PromptPilot: task scheduler for Claude Code and Codex that works while you sleep
PromptPilot is an open-source task scheduler for AI CLI tools: Claude Code, Codex, Qwen. Tasks are submitted from terminal, web interface, or Telegram bot…
AI-processed from Habr AI; edited by Hamidun News
Token quotas, request limits, reset windows — all dictated by the provider, not the developer. But developers retain one resource under personal control: the timing of task submission. That's exactly what PromptPilot does — a prompt queue scheduler for AI CLI tools that lets you launch a code agent without being at your monitor.
What is PromptPilot and why is it needed?
PromptPilot is an open-source tool written by one developer for themselves, but published with the understanding that others face the same situation. The scenario is simple: you want to run a task on Claude Code or Codex at midnight — when the provider resets its limit — but you're already asleep. Or conversely: in the morning you open your laptop and want the session warm-up to have already happened without you.
The system accepts tasks from three interfaces: a standard terminal, a web interface, and a Telegram bot. A worker picks them from the queue and executes them sequentially. If the tool hits a rate limit — it doesn't crash, but pauses and retries automatically. This is especially crucial for those working with free or limited tiers, where every limit reset requires manual restart.
Architecture: SQLite and three processes
The technical implementation is intentionally minimalist. The entire queue is stored in SQLite — without external brokers like Redis or RabbitMQ. Three processes: API server, worker, and Telegram bot — communicate through the database. This allows everything to run on a regular laptop or inexpensive VPS without complex infrastructure.

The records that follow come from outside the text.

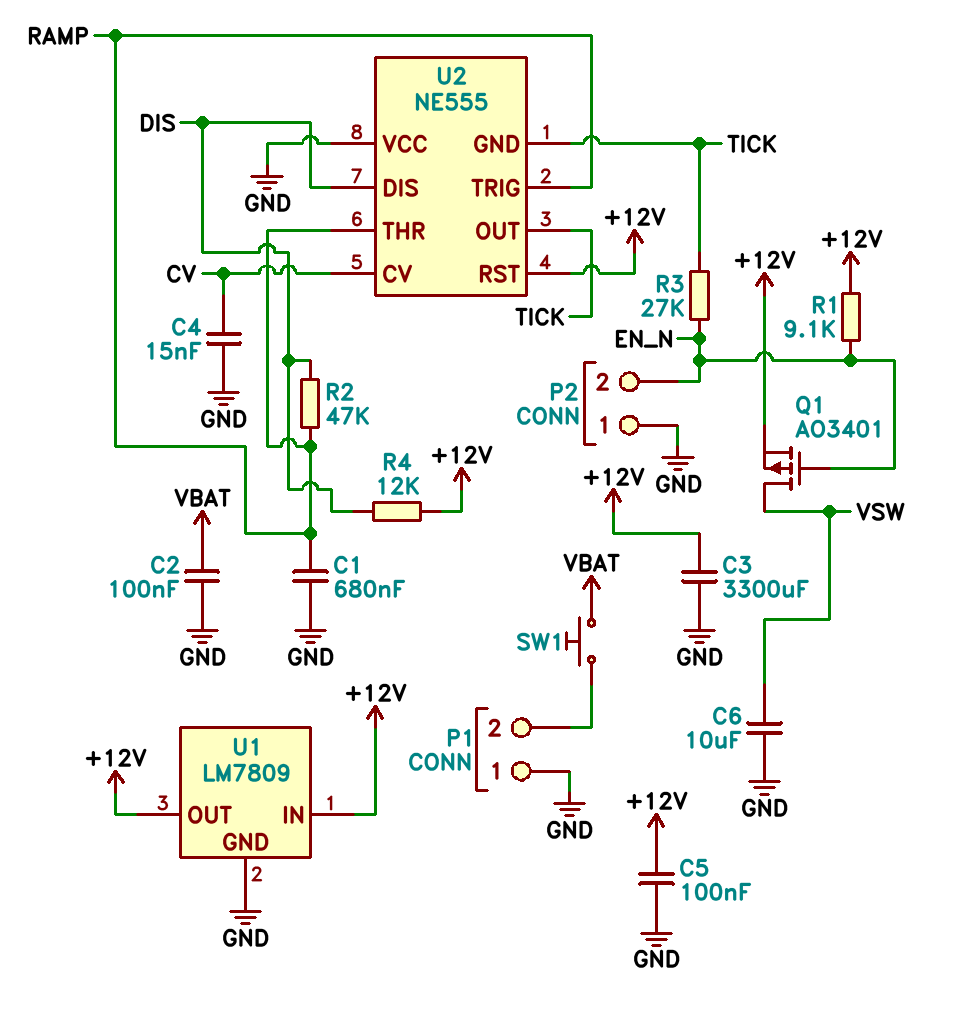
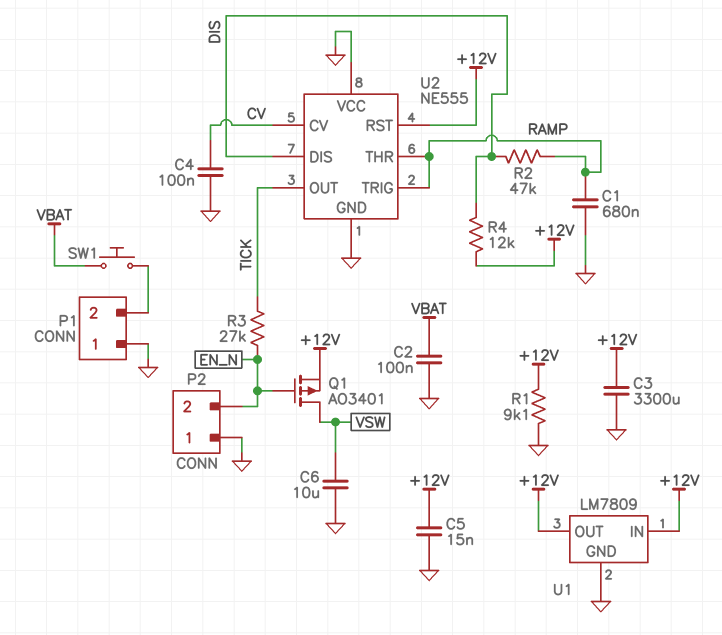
C4: 15nF (CV, GND) -> 100nF (CV, GND)
C5: 100nF (+12V, GND) -> 15nF (+12V, GND)
R1: 9.1k (+12V, EN_N) -> 9.1k (+12V, GND)
U2 pin GND: TICK -> GND

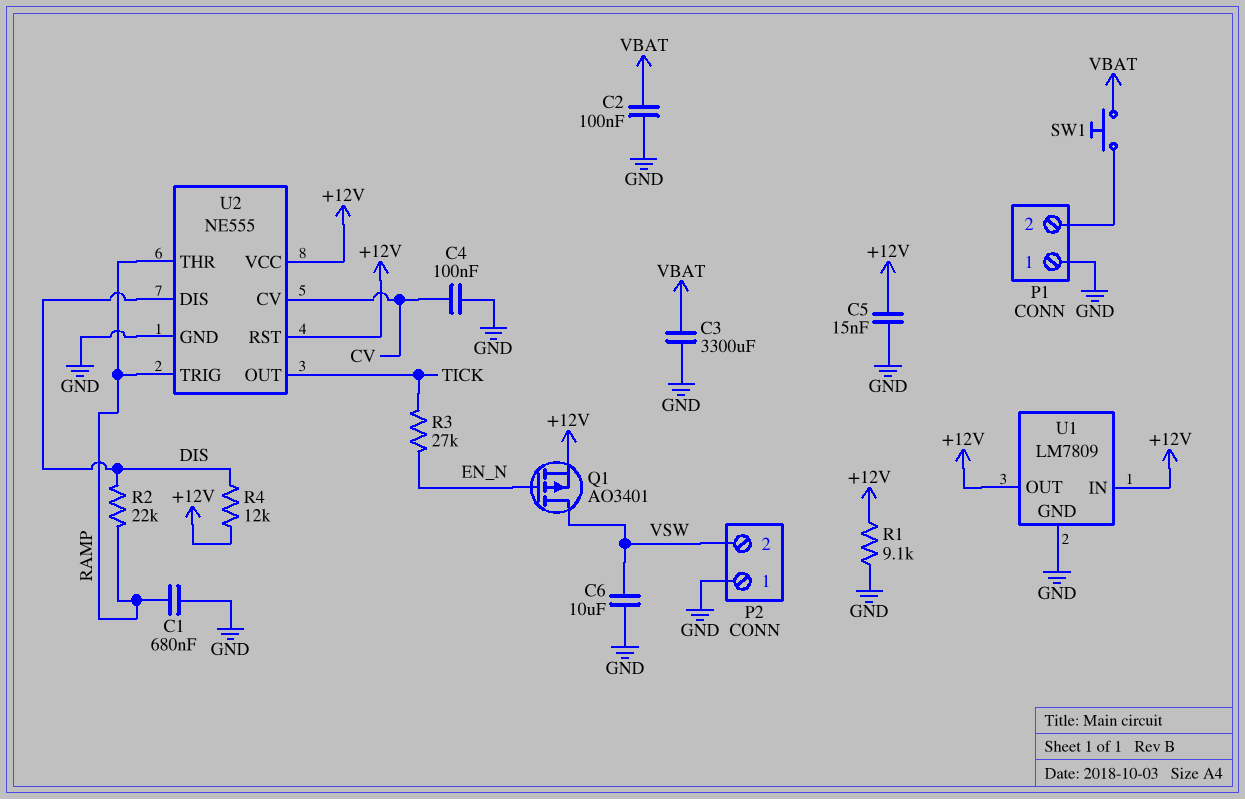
C3: 3300uF (+12V, GND) -> 3300uF (GND, VBAT)
P2 pin 2: EN_N -> VSW
R2: 47k (DIS, RAMP) -> 22k (DIS, RAMP)
U2 pin VCC: GND -> +12V

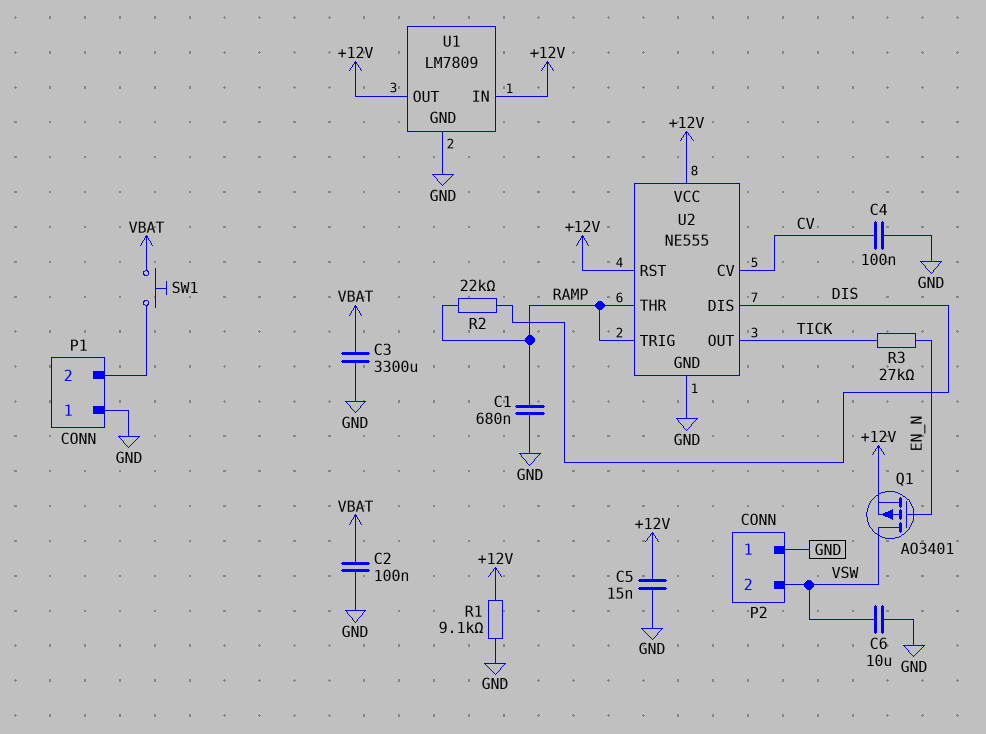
R4: 12k (+12V, DIS) -> none

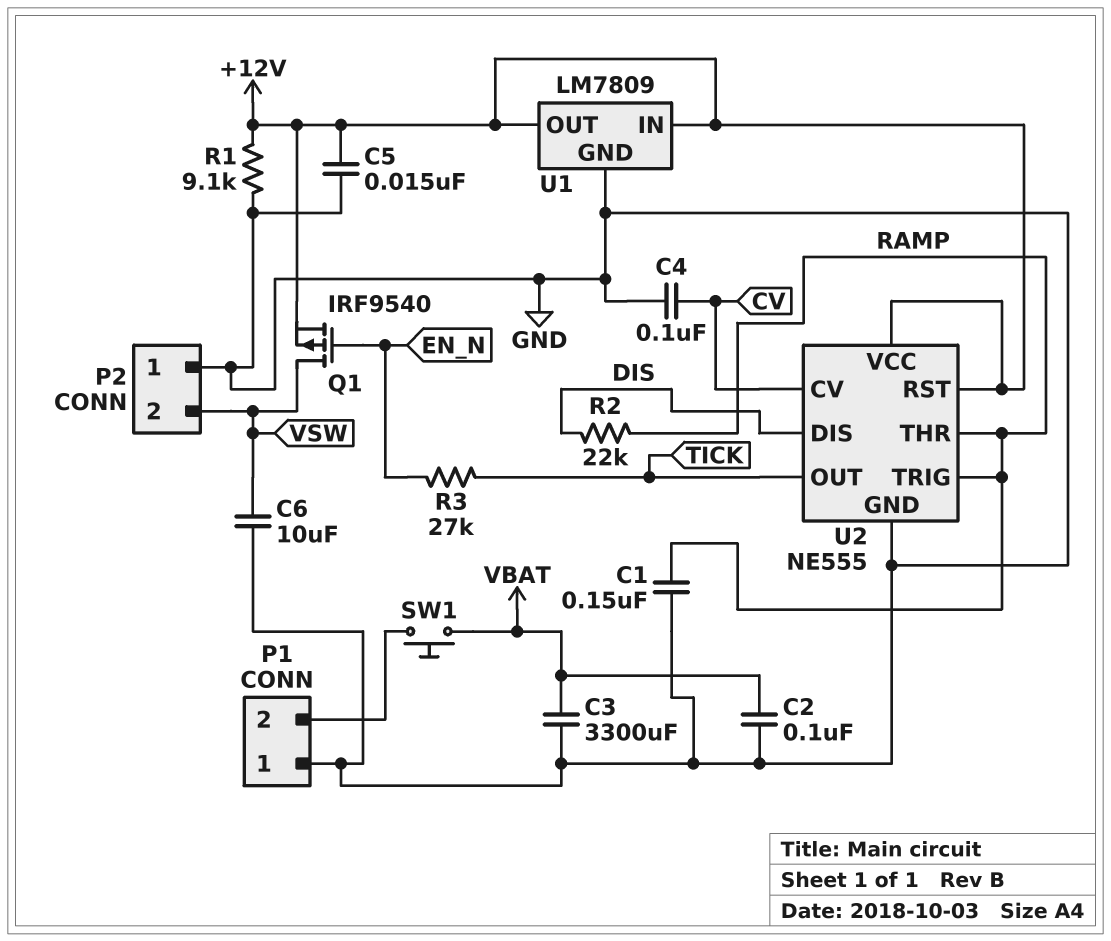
C1: 680nF (GND, RAMP) -> 150nF (GND, RAMP)
Q1: PMOS AO3401 (G EN_N, D VSW, S +12V) -> PMOS IRF9540 (G EN_N, D VSW, S +12V)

Tasks have priorities and execution times. You can set a task with the label "run at 03:00" — the worker will pick it up at the right moment. Claude Code, Codex, and Qwen are supported — essentially any CLI tool that accepts prompts via standard input. Tasks with higher priority will be executed before others, even if queued later.
Telegram bot as a control panel
A separate scenario — interactive interaction with the model through the bot. If the AI agent asks a clarifying question mid-task, the user gets a notification in Telegram and can answer right there, without opening the terminal. This is critical if the task was submitted before leaving the house or the agent is stuck waiting for input while you slept.
The bot doesn't just show task status, but acts as a full two-way communication channel with the model. For those who often work on the move or from mobile, this is a significant detail: you don't lose control of the agent even if you're physically far from your computer.
Why this matters
PromptPilot is not a product from a large company and not a SaaS with a paid subscription. It's a tool built for a specific pain point: the mismatch between a developer's work schedule and the provider's rate limit schedule. The author admits the project was made for themselves — but that's precisely why it solves a real, not invented, problem.
As AI CLI tools become a standard part of the workflow, the need to manage task flow and limits will only grow. PromptPilot closes this gap with simple means — no Kubernetes, no message queues, no complex deployment. One SQLite, three processes, a Telegram bot — and your AI agent works on schedule. The project code is published, deployment is described in the README. This is a case where open-source solves exactly the problem that commercial tools don't notice — because it's too small to build a separate product around.